Mark Cutkosky, the lead designer of the Stickybot, a professor of mechanical engineering and co-director of the Center for Design Research, has been collaborating with scientists around the nation for the last five years to build climbing robots. After designing a robot that could conquer rough vertical surfaces such as brick walls and concrete, Cutkosky moved on to smooth surfaces such as glass and metal. He turned to the gecko for ideas.

The toe of a gecko’s foot contains hundreds of flap-like ridges called lamellae. On each ridge are millions of hairs called setae, which are 10 times thinner than a human’s. Under a microscope, you can see that each hair divides into smaller strands called spatulae, making it look like a bundle of split ends. These split ends are so tiny (a few hundred nanometers) that they interact with the molecules of the climbing surface. It differs from other adhesions because it is directional, thus suitable for climbing and fast motion.

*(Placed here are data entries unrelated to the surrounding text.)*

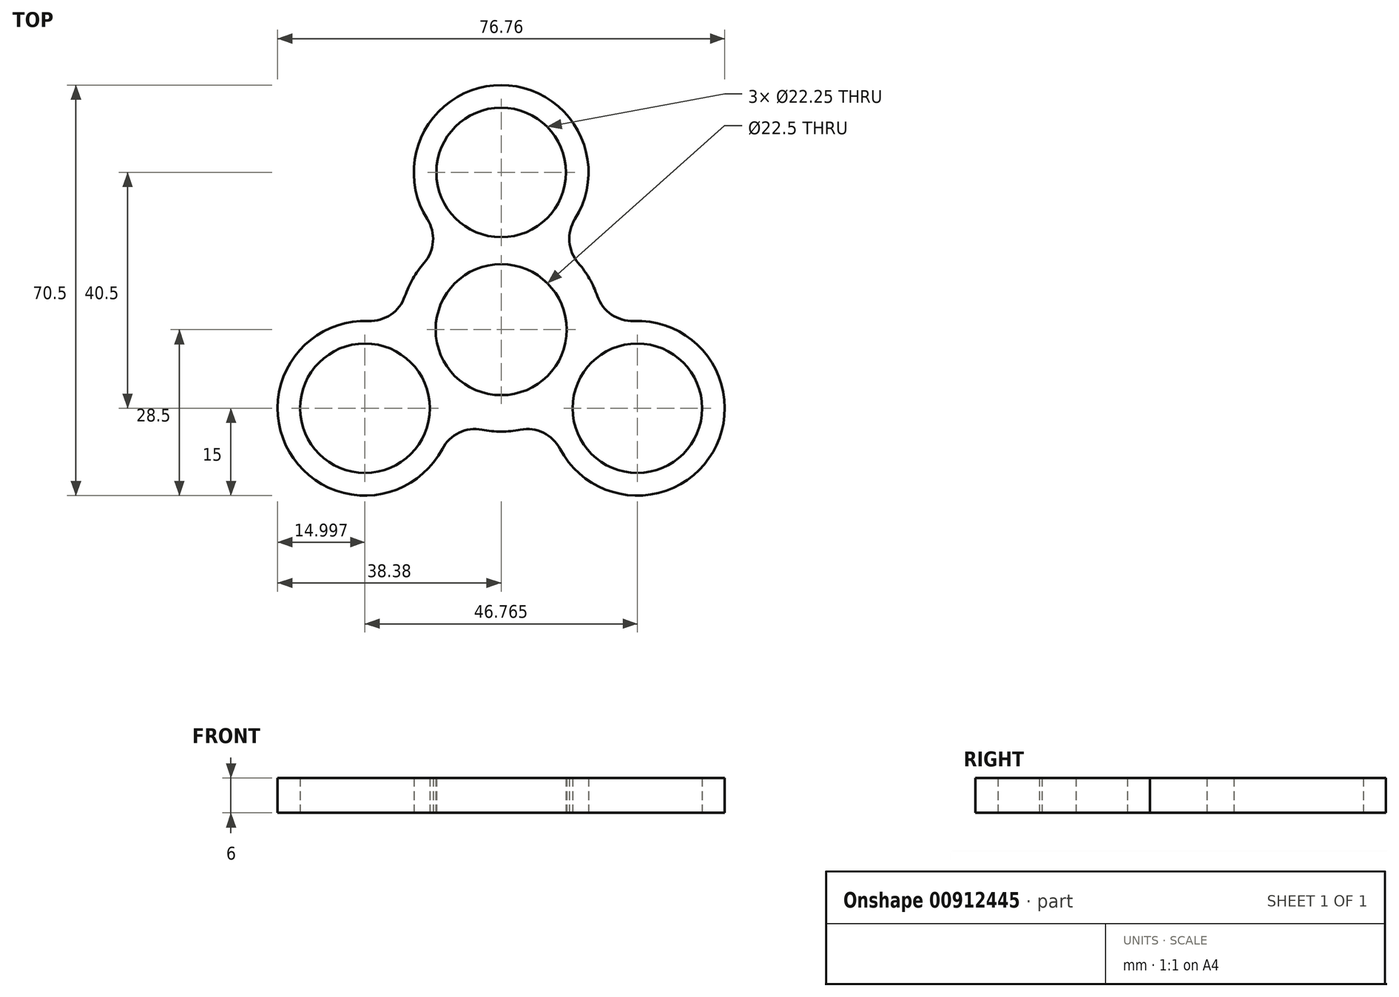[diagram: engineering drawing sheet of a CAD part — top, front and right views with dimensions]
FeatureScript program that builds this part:
annotation { "Feature Type Name" : "Feature", "Feature Type Description" : "" }
export const myFeature = defineFeature(function(context is Context, id is Id, definition is map)
    precondition{}
    {
        {
            var Q0;
            Q0=qCreatedBy(makeId("Top.planeOp"),FACE);
            var sketch = newSketch(context, id + "F0", { "sketchPlane" : qUnion([Q0])});
            skCircle(sketch, "E0", {"center": v(0, 0) * mm, "radius": 11.25 * mm});
            skArc(sketch, "E1", {"start": v(-13.24, 11.44) * mm, "mid": v(-15.16, 8.75) * mm, "end": v(-16.53, 5.75) * mm});
            skLineSegment(sketch, "E2", {"start": v(0, 11.25) * mm, "end": v(0, 12) * mm});
            skCircle(sketch, "E3", {"center": v(0, 27) * mm, "radius": 11.12 * mm});
            skLineSegment(sketch, "E4", {"start": v(-9.74, -5.62) * mm, "end": v(-10.4, -6) * mm});
            skCircle(sketch, "E5", {"center": v(-23.38, -13.5) * mm, "radius": 11.12 * mm});
            skArc(sketch, "E6", {"start": v(12.68, 18.99) * mm, "mid": v(0, 42) * mm, "end": v(-12.68, 18.99) * mm});
            skArc(sketch, "E7", {"start": v(-22.78, 1.49) * mm, "mid": v(-36.37, -21) * mm, "end": v(-10.1, -20.47) * mm});
            skCircle(sketch, "E8", {"center": v(23.38, -13.5) * mm, "radius": 11.12 * mm});
            skArc(sketch, "E9", {"start": v(10.1, -20.47) * mm, "mid": v(36.37, -21) * mm, "end": v(22.78, 1.49) * mm});
            skArc(sketch, "E10.trimOffspring", {"start": v(-3.29, -17.19) * mm, "mid": v(0, -17.5) * mm, "end": v(3.29, -17.19) * mm});
            skArc(sketch, "E11.trimOffspring", {"start": v(16.53, 5.75) * mm, "mid": v(15.16, 8.75) * mm, "end": v(13.24, 11.44) * mm});
            skPoint(sketch, "E12.visualSharp", {"position": v(17.5, 0.3) * mm});
            skArc(sketch, "E12.filletArc", {"start": v(16.53, 5.75) * mm, "mid": v(18.95, 2.58) * mm, "end": v(22.78, 1.49) * mm});
            skPoint(sketch, "E13.visualSharp", {"position": v(9, 15) * mm});
            skArc(sketch, "E13.filletArc", {"start": v(12.68, 18.99) * mm, "mid": v(11.71, 15.12) * mm, "end": v(13.24, 11.44) * mm});
            skPoint(sketch, "E14.visualSharp", {"position": v(-9, 15) * mm});
            skArc(sketch, "E14.filletArc", {"start": v(-13.24, 11.44) * mm, "mid": v(-11.71, 15.12) * mm, "end": v(-12.68, 18.99) * mm});
            skPoint(sketch, "E15.visualSharp", {"position": v(-17.5, 0.3) * mm});
            skArc(sketch, "E15.filletArc", {"start": v(-22.78, 1.49) * mm, "mid": v(-18.95, 2.58) * mm, "end": v(-16.53, 5.75) * mm});
            skPoint(sketch, "E16.visualSharp", {"position": v(-8.5, -15.3) * mm});
            skArc(sketch, "E16.filletArc", {"start": v(-3.29, -17.19) * mm, "mid": v(-7.24, -17.7) * mm, "end": v(-10.1, -20.47) * mm});
            skPoint(sketch, "E17.visualSharp", {"position": v(8.5, -15.3) * mm});
            skArc(sketch, "E17.filletArc", {"start": v(10.1, -20.47) * mm, "mid": v(7.24, -17.7) * mm, "end": v(3.29, -17.19) * mm});
            skSolve(sketch);
        }
        {
            var Q0;
            Q0=qSketchRegion(id+"F0",true);
            extrude(context, id + "F1", {"entities" : qUnion([Q0]), "depth" : 6 * mm, "offsetDistance" : 25.4 * mm});
        }
    });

“Other adhesives are sort of like walking around with chewing gum on your feet: You have to press it into the surface and then you have to work to pull it off. But with directional adhesion, it’s almost like you can sort of hook and unhook yourself from the surface”, Cutkosky said.

The versions they use was developed in 2009, have a two-layer system, similar to the gecko’s lamellae and setae. The “hairs” are about 20 micrometers wide and support higher loads, thus allowing Stickybot to climb surfaces such as wood paneling, painted metal and glass. The material is strong and reusable, and it doesn’t damage itself or the surface it is applied to.

The team’s new project involves scaling up the material for humans. A technology called Z-Man, which would allow humans to climb with gecko adhesive, is in the works. Cutkosky and his team are also working on a Stickybot successor which would be able to turn in the middle of a climb. Because the adhesive only sticks in one direction, turning requires rotating the foot.

Cutkosky has collaborated with scientists from Lewis & Clark College, the University of California-Berkeley, the University of Pennsylvania, Carnegie Mellon University and a robot-building company called Boston Dynamics. His project is funded by the National Science Foundation and the Defense Advanced Research Projects Agency. The research is described in a paper published online in Applied Physics Letters, “Effect of fibril shape on adhesive properties“.